Greek Prime Minister Mr Tsipras has resigned, and so Greece is heading off to elections in September. As The Wall Street Journal reports,
Elections offer Mr. Tsipras the chance to expel the rebels from Syriza and return to office as head of a more cohesive party. Greek and European policy officials hope that such an outcome could improve Mr. Tsipras’s ability to pass painful retrenchment measures and keep the bailout loans flowing.
We had Greek elections in January. Back then, Mr Tsipras emerged as the new prime minister leading Syriza, a coalition of extreme left wing movements, to electoral victory. Most recently Mr Tsipras called people to the ballot box in July, for a referendum over the deal with the European Union then under discussion. Mr Tsipras eventually signed a bail-out agreement, in spite of the victory of the “no” at the referendum. In a few weeks, he had to face another referendum, this time within his own party.
All in all, it seems Mr Tsipras is far less of an extremist than he looked in January, when he won office. He is calling elections to get rid of his internal opposition and reassert his own leadership. Note that he waited for the German Budenstag to ratify the Greek bailout.
This is however a bold game. Tsipras’s Party is credited with around 32/34% of the votes, according to the last opinion polls. This is far from a bad result, given the tenure of Mr Tsipras. But keep in mind that Greece has a proportional-representation electoral system, though “reinforced” with devices that ensure that the party which wins a plurality of votes cast is awarded an extra 50 seats. Even when they won elections in January, Tsipras and his party needed a coalition partner–from the extreme right–to govern. Is Tsipras going to renew that coalition, or will he attempt to establish a new one?
Generally speaking, political instability can hardly be good in this moment for Greece. Many read Tsipras as aiming to secure a stronger, relatively more moderate and reliable coalition to govern.

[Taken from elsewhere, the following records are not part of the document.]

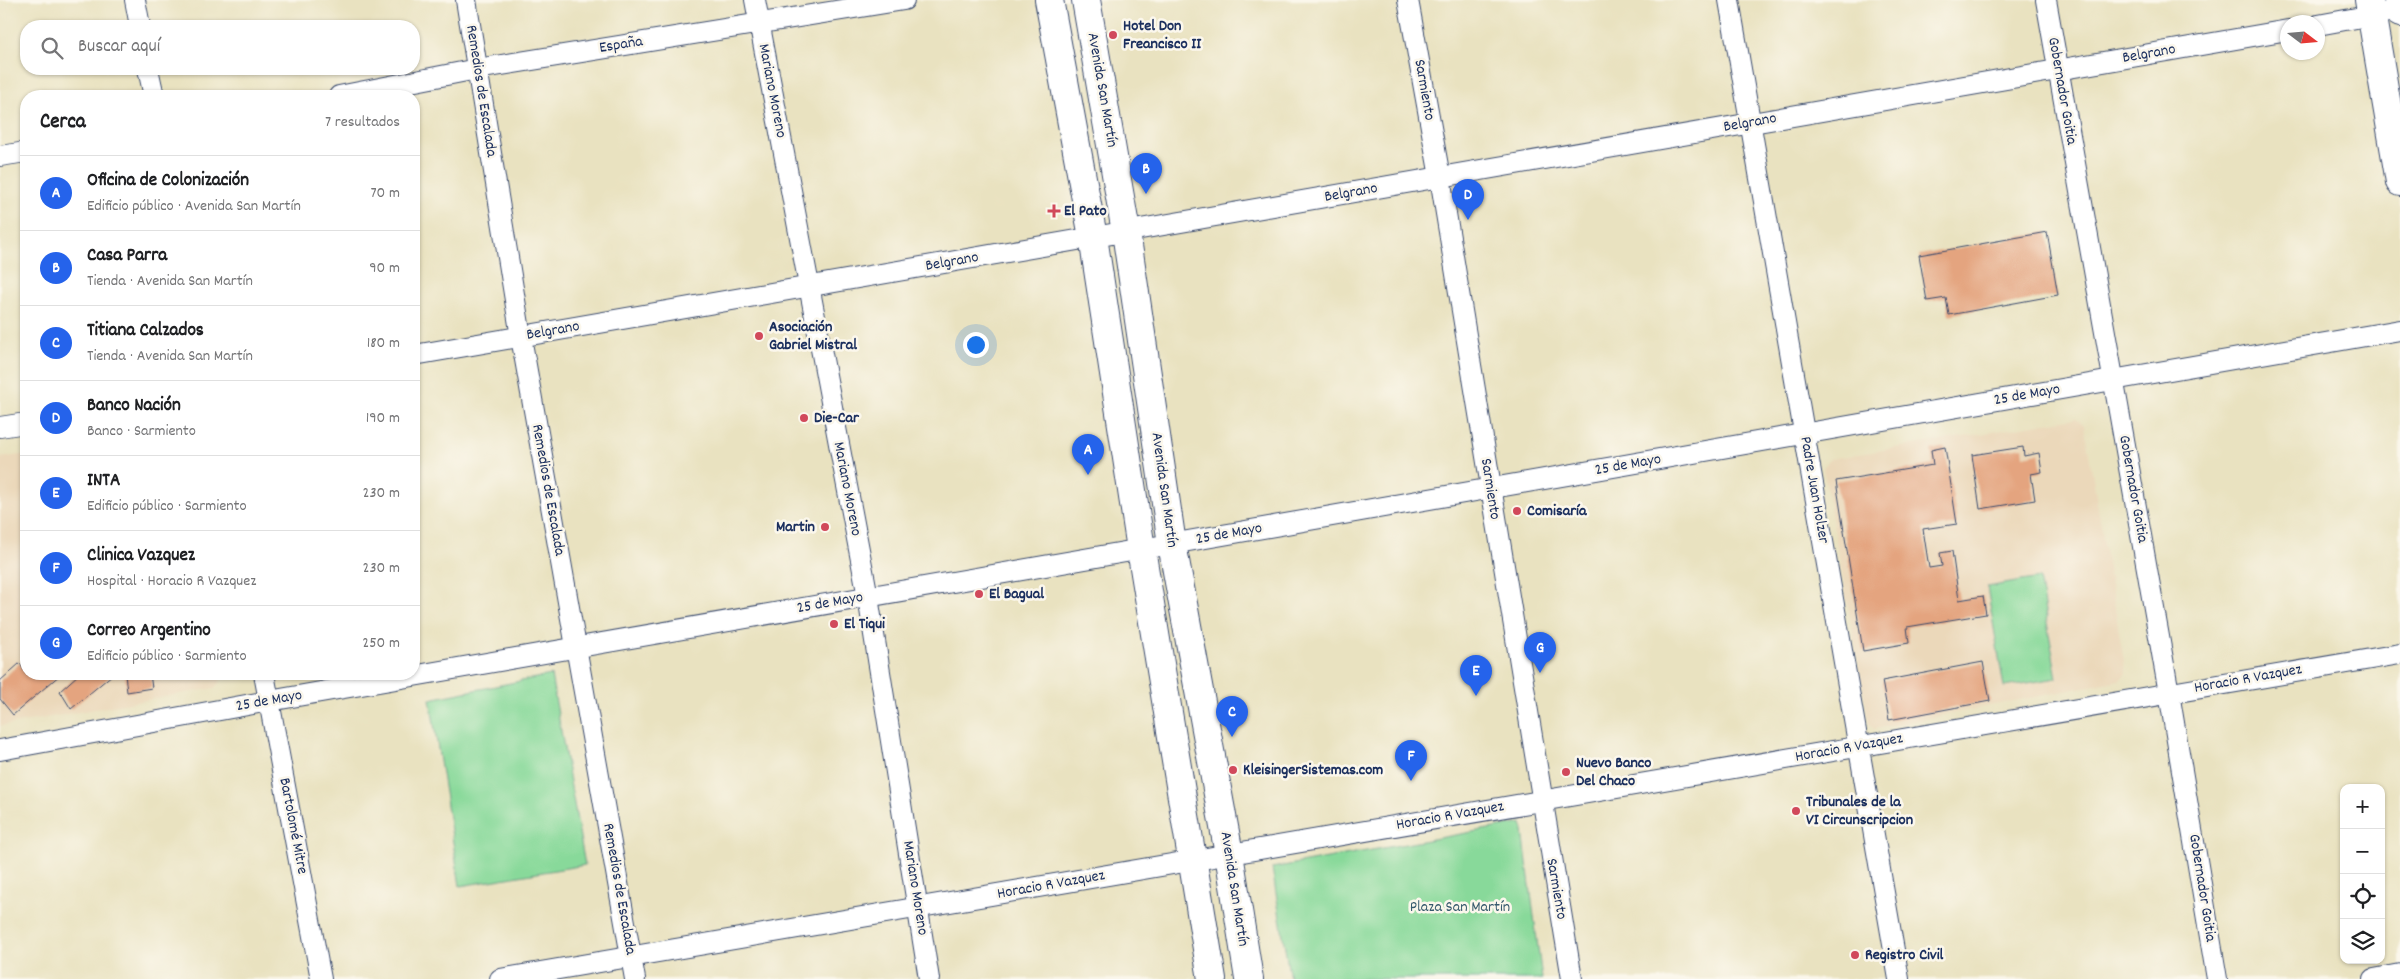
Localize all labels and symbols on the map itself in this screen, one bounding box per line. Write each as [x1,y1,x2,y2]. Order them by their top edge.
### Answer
place label: Hotel Don Freancisco II [1123,15,1202,56]
north arrow [2280,15,2325,60]
street label: Remedios de Escalada [459,23,503,159]
marker: Hotel Don Freancisco II [1107,29,1119,41]
street label: España [598,30,645,60]
street label: Avenida San Martín [1081,31,1123,149]
street label: Gobernador Goitia [2041,35,2083,147]
street label: Belgrano [2121,38,2177,70]
street label: Mariano Moreno [752,42,792,140]
street label: Sarmiento [1407,58,1441,122]
street label: Belgrano [1722,107,1778,139]
pin: B [1130,153,1162,194]
street label: Belgrano [1323,177,1379,209]
pin: D [1452,179,1484,220]
place label: El Pato [1064,200,1107,223]
marker: El Pato [1048,205,1060,217]
street label: Belgrano [924,246,980,278]
street label: Belgrano [525,315,581,347]
place label: Asociación Gabriel Mistral [769,316,857,357]
marker: Asociación Gabriel Mistral [753,330,765,342]
your location [963,332,989,358]
street label: 25 de Mayo [1992,378,2062,412]
place label: Die-Car [814,407,860,430]
marker: Die-Car [798,412,810,424]
street label: Remedios de Escalada [525,422,571,558]
street label: Avenida San Martín [1145,431,1183,549]
street label: Gobernador Goitia [2112,433,2154,545]
pin: A [1072,434,1104,475]
street label: Padre Juan Holzer [1793,435,1835,545]
street label: Mariano Moreno [827,440,867,538]
street label: 25 de Mayo [1593,448,1663,482]
street label: Sarmiento [1474,457,1506,521]
place label: Comisaría [1527,500,1588,523]
marker: Comisaría [1511,505,1523,517]
place label: Martin [776,516,815,539]
street label: 25 de Mayo [1194,517,1264,551]
marker: Martin [819,521,831,533]
place label: El Bagual [989,583,1044,606]
street label: 25 de Mayo [795,586,865,620]
marker: El Bagual [973,588,985,600]
place label: El Tiqui [844,613,885,636]
marker: El Tiqui [828,618,840,630]
pin: G [1524,632,1556,673]
pin: E [1460,655,1492,696]
street label: Horacio R Vazquez [2192,658,2304,700]
street label: 25 de Mayo [234,684,304,718]
pin: C [1216,696,1248,737]
street label: Horacio R Vazquez [1793,727,1905,769]
pin: F [1395,740,1427,781]
place label: Nuevo Banco Del Chaco [1576,752,1651,793]
place label: KleisingerSistemas.com [1243,759,1383,782]
marker: KleisingerSistemas.com [1227,764,1239,776]
marker: Nuevo Banco Del Chaco [1560,766,1572,778]
street label: Bartolomé Mitre [272,776,314,876]
place label: Tribunales de la VI Circunscripcion [1806,791,1913,832]
street label: Horacio R Vazquez [1394,795,1506,837]
marker: Tribunales de la VI Circunscripcion [1790,805,1802,817]
street label: Remedios de Escalada [596,821,642,957]
street label: Avenida San Martín [1214,830,1254,948]
street label: Gobernador Goitia [2182,833,2222,944]
street label: Mariano Moreno [896,839,934,937]
street label: Sarmiento [1539,857,1573,921]
street label: Horacio R Vazquez [995,864,1107,906]
park label: Plaza San Martín [1410,896,1510,919]
place label: Registro Civil [1865,944,1944,967]
marker: Registro Civil [1849,949,1861,961]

His coup de theatre was generally appreciated by the international press, which seems convinced that Tsipras became a “man to do business with” for the creditors.

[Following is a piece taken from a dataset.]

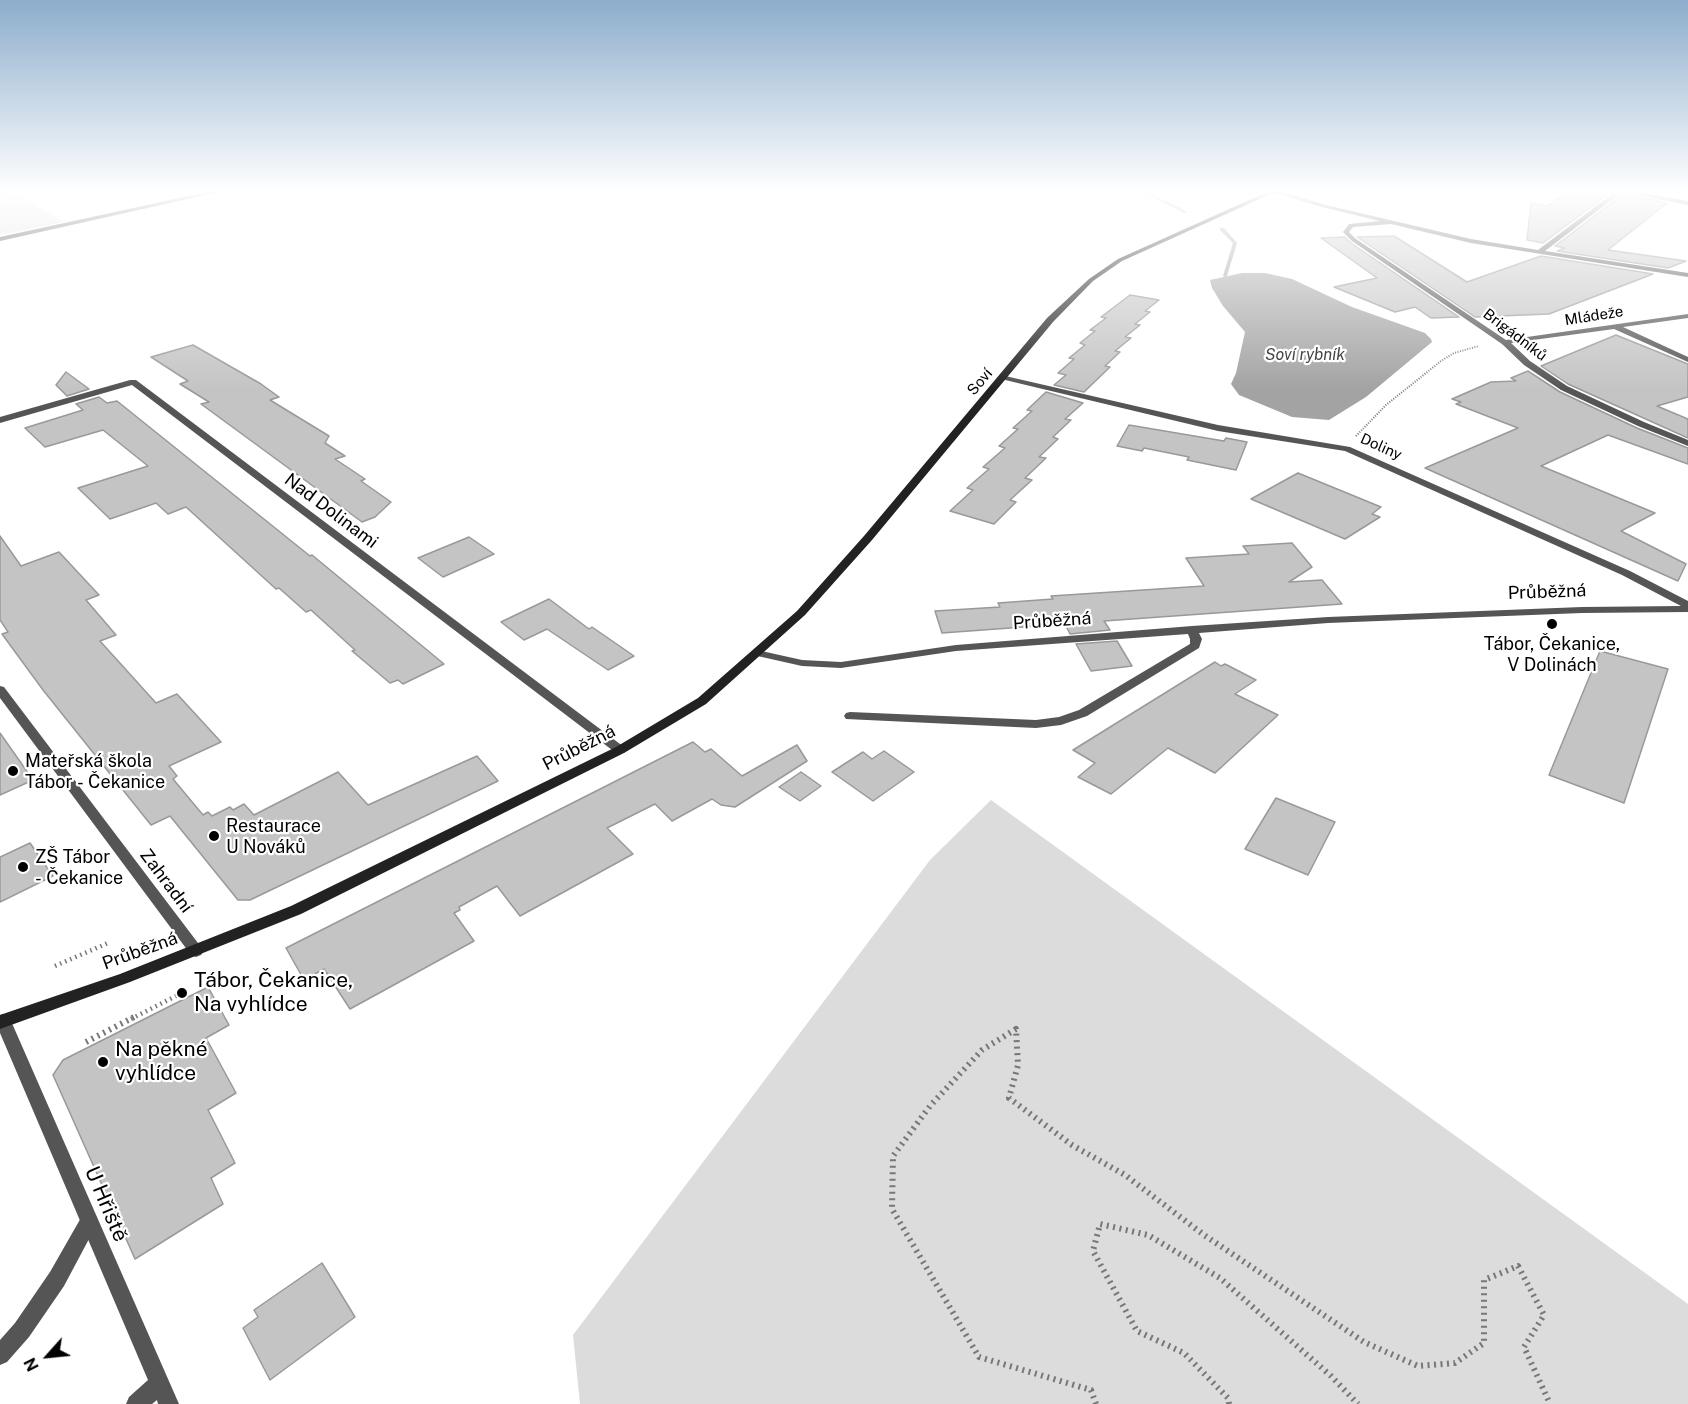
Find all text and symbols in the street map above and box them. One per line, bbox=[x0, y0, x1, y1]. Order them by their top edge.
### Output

But are we sure he is? We won’t be necessarily applauding somebody that calls on elections to smash his opposition (though it is a very understandable conduct). Why should it be commendable, in the case of Tsipras? Hasn’t the mainstream press accepted his conversion from crackpot communist to “normal” social democrat too quickly? And what about the Greeks? They voted for Tsipras and Syriza in January not to swallow the Troika medicine – should now vote for them to do it?
Also, in the fall we’ll have elections in Portugal and Spain, too. Greece will precede them. What kind of scenario can another Tsipras victory help to materialize? Can we imagine a domino effect in these countries shifting to the left? Or, on the contrary, the fragility of Syriza will make the populist left all of the sudden a less attractive option?
READER COMMENTS
George J. Georganas
Aug 23 2015 at 3:36pm
I know this is going to sound strange to any non-Greek audience.
At least 45% of the Greek electorate expect to earn their living by selling, at a reasonable price, their vote. How does one come to that figure ? In the elections of May 2012, after it had become clear that the two mainstream parties would no longer have access to borrowed money abroad, so as to dispense the usual clientelist favours, those two parties lost 45 percentage points of the popular vote. Mr Tsipras emerged as a prospect for those desperate people who lack any skills that would enable them to compete in world markets. Their primary concern is survival, not the democratic ideal of voting for the greater good of the whole country or, even, of one’s social class interests. Now that Mr Tsipras has agreed a program that will reduce the costs of parasitism, but not eliminate them, they will grudgingly vote for him in the hope that we will be able to tweak the program a little in their favour. Of course, the Greek economy will not take off. Unless some major disaster occurs, Greece will have a slow recovery. Many more Greeks looking to do better will have to emigrate, just as they did during the “golden” years of 1953-1973. The country was able to afford a standard of living far higher than its productive powers could provide by receiving the remittances of its emigrants and sailors who laboured in the world markets. In a sense, the period 2002-2009 was a rerun of that earlier “prosperous” period. Except this time the money that flowed into Greece was not equity but debt.